Named joint coordinates
=== Section Start ===

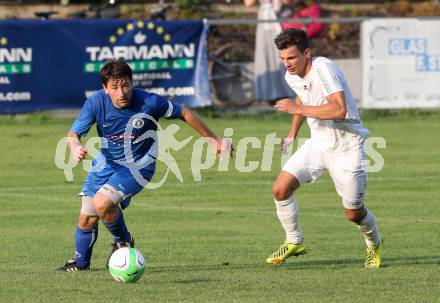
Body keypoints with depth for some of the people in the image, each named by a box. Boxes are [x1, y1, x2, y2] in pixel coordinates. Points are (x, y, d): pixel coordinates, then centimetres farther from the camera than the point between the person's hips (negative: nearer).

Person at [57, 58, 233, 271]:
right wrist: (75, 147, -43)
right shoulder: (96, 102, -19)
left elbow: (184, 114, -9)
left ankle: (123, 241, 5)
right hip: (106, 163, 4)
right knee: (87, 218, 5)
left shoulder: (149, 102, -24)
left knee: (102, 203, -25)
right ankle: (80, 262, 34)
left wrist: (213, 140, 0)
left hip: (138, 166, -4)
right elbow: (74, 133, -17)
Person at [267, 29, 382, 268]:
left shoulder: (324, 69, -26)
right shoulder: (292, 76, -1)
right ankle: (294, 242, 10)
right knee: (280, 189, -9)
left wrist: (298, 109, -33)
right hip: (318, 143, 7)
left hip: (347, 147, -7)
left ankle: (374, 245, 33)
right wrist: (292, 134, 20)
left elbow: (339, 110, -37)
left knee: (353, 213, 2)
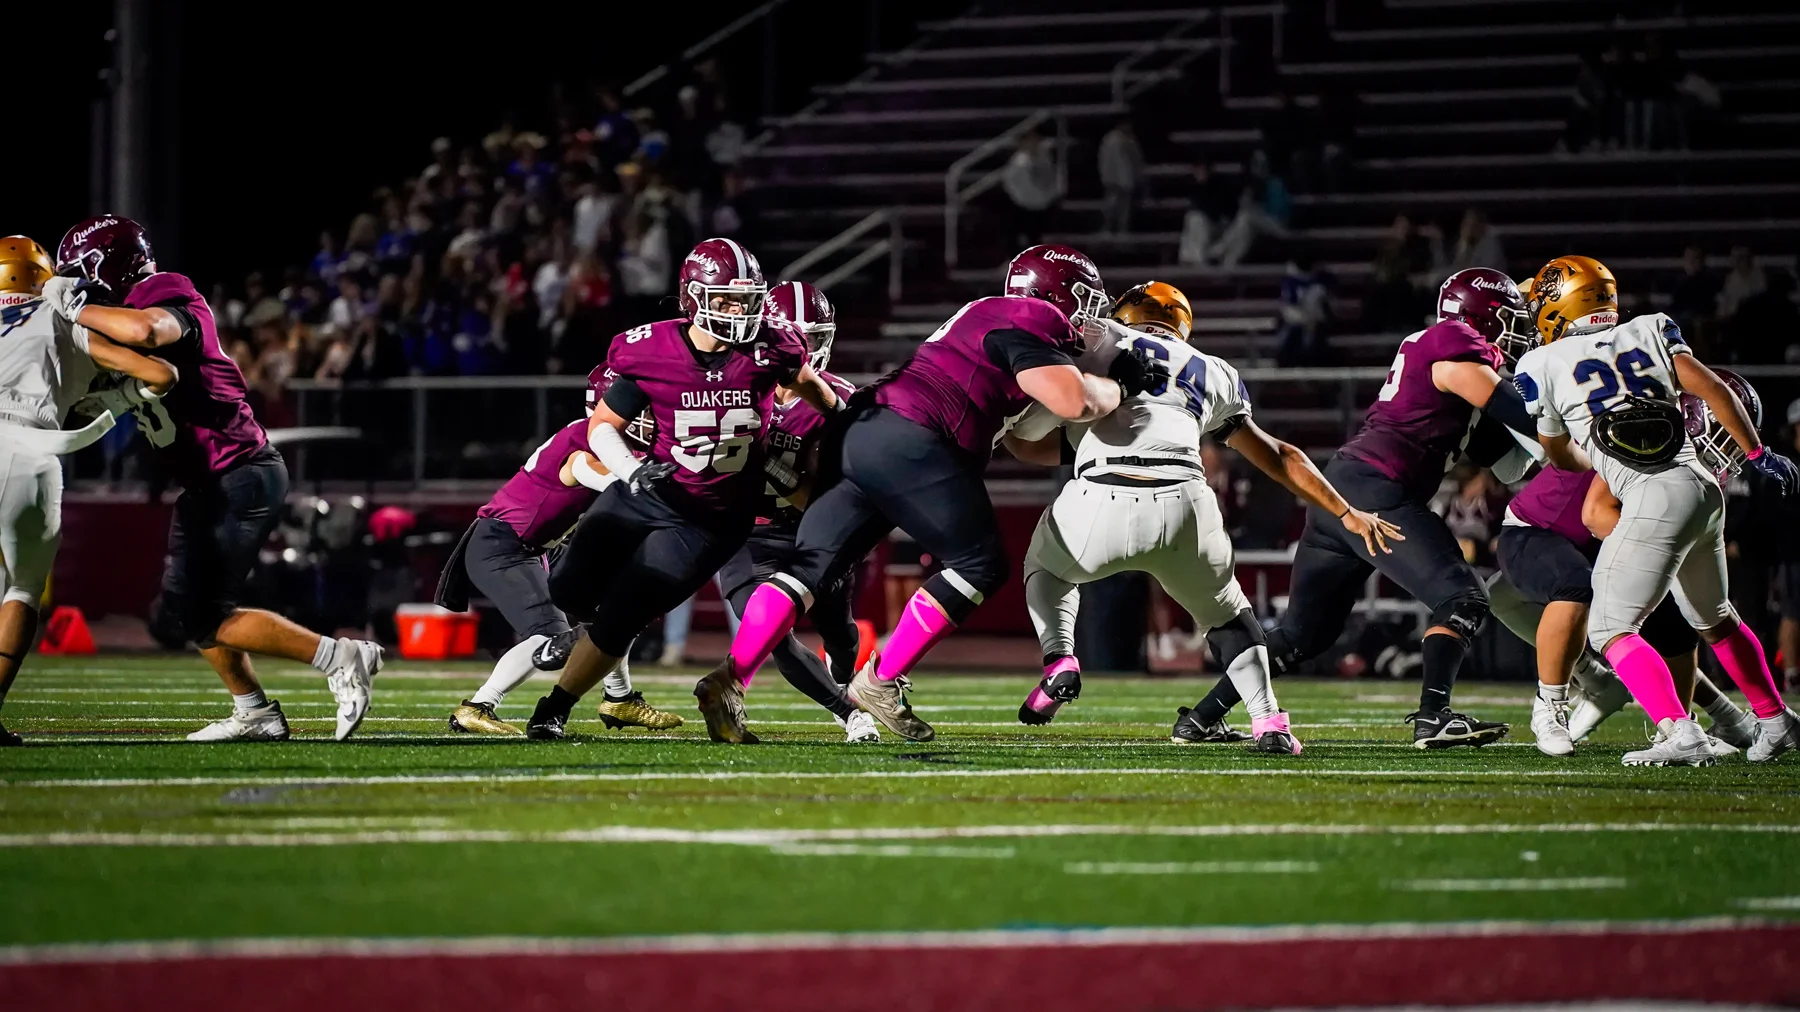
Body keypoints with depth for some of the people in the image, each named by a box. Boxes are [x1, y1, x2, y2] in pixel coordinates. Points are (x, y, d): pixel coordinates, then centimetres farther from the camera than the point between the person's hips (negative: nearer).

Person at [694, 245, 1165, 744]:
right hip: (908, 443, -10)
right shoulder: (1030, 322, -3)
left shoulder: (988, 316, 28)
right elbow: (1074, 403, -14)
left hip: (861, 438, 10)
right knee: (979, 565, 1)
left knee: (812, 566, 4)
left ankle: (728, 682, -9)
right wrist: (1118, 386, 7)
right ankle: (879, 683, 0)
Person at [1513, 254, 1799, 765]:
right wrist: (1757, 453, 19)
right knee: (1715, 619, 26)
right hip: (1704, 489, 6)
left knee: (1611, 629, -1)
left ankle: (1680, 734, -18)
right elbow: (1712, 389, 9)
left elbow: (1560, 455, 20)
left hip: (1654, 498, -6)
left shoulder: (1544, 365, 6)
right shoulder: (1649, 331, 16)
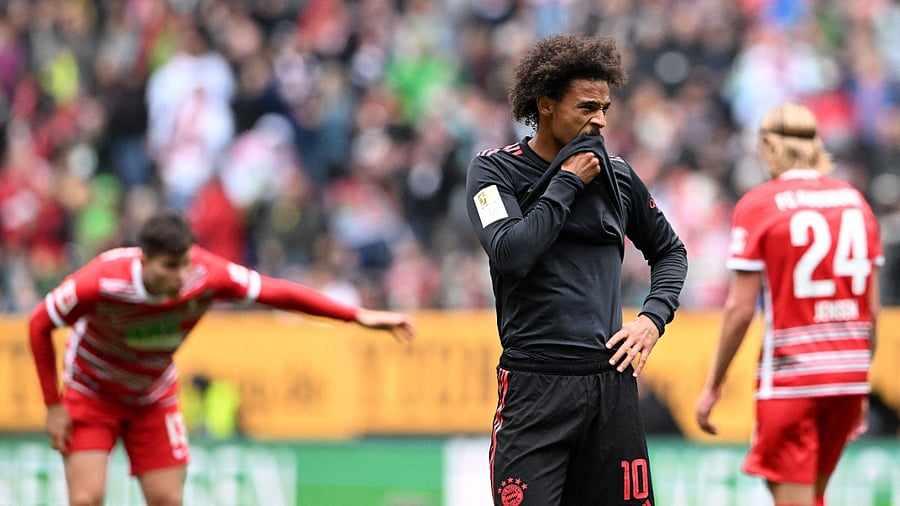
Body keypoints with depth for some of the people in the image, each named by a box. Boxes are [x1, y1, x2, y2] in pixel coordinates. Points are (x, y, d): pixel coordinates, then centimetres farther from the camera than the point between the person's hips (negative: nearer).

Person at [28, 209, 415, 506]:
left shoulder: (207, 275, -27)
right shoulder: (101, 282, -34)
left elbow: (277, 291, -17)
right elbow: (39, 325, -19)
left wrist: (358, 316, -21)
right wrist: (53, 406, -17)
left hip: (153, 398, 3)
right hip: (91, 392, -3)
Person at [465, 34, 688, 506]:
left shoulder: (616, 175, 11)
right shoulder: (495, 170, 0)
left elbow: (669, 250, 25)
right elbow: (511, 254, -17)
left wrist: (654, 317, 8)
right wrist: (567, 182, -10)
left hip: (612, 378, 4)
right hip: (535, 383, -4)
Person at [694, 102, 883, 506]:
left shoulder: (757, 205, -5)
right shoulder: (855, 201, 9)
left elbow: (740, 309, -9)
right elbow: (872, 306, 11)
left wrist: (713, 385, -1)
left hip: (791, 372, -5)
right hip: (849, 373, 5)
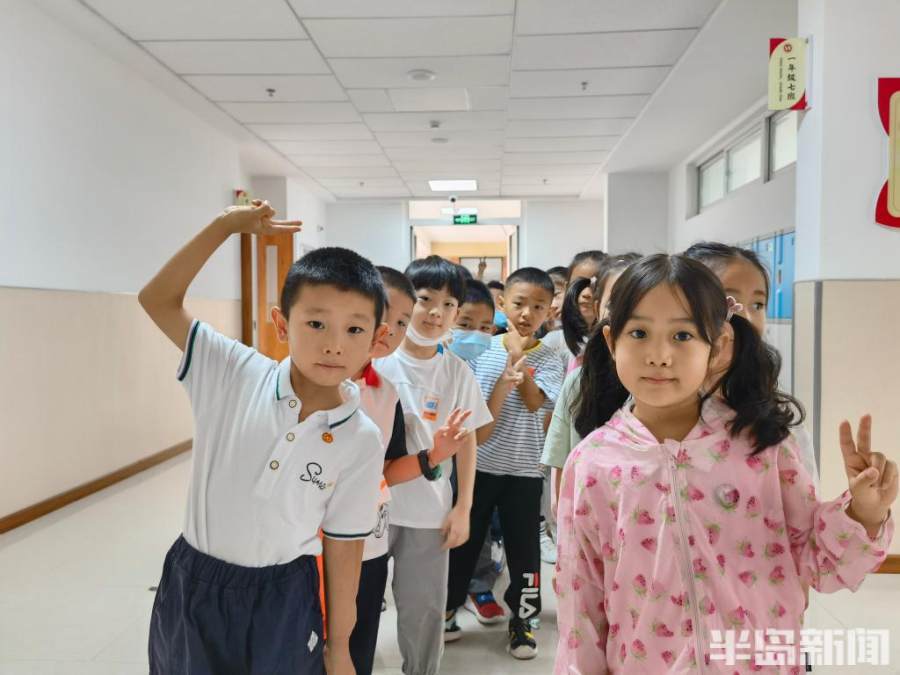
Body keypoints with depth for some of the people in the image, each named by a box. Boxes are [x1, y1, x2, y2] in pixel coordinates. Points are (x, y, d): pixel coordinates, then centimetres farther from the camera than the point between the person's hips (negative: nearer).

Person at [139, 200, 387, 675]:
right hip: (192, 585, 2)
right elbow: (157, 300, -11)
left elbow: (343, 547, -5)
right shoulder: (236, 375, -13)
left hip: (283, 599, -1)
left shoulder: (360, 441, -15)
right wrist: (227, 225, -17)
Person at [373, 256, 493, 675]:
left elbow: (467, 440, 3)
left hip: (430, 510, 1)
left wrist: (463, 507, 2)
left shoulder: (457, 371, -2)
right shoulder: (375, 359, -9)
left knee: (424, 609, 15)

=== Section End ===

- REQUIRED ACTION -
An exact copy of the lines above, from the first through the line that holds "left knee: (102, 203, -25)", is what is needed; leave the pictures out.

- RESULT OF THE EXERCISE -
Body keypoints with depth for some of the people in the image, each named by a box. Boxes are [x1, y1, x2, y2] in pixel coordinates. Points are (x, y, d): pixel coordinates, then centimetres farther from the camera than the point between the person's hips (negative: nearer).

Person at [57, 58, 233, 271]:
right wrist: (75, 147, -43)
right shoulder: (96, 102, -19)
left elbow: (184, 114, -9)
left ankle: (123, 241, 5)
right hip: (106, 163, 4)
right knee: (87, 218, 5)
left shoulder: (149, 102, -24)
left knee: (102, 203, -25)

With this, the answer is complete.